List every line in the entries below that contains the string "your".
### Record extracts
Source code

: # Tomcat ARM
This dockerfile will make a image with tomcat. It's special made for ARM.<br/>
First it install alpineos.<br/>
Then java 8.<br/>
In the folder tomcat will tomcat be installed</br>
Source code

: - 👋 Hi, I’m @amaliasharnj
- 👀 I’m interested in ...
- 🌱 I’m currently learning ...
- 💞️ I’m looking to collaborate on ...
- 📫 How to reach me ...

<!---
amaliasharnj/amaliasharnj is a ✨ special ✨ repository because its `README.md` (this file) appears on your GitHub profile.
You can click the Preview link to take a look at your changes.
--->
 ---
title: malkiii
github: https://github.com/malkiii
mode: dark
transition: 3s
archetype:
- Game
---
######
* Expected answer *
amaliasharnj/amaliasharnj is a ✨ special ✨ repository because its `README.md` (this file) appears on your GitHub profile.
You can click the Preview link to take a look at your changes.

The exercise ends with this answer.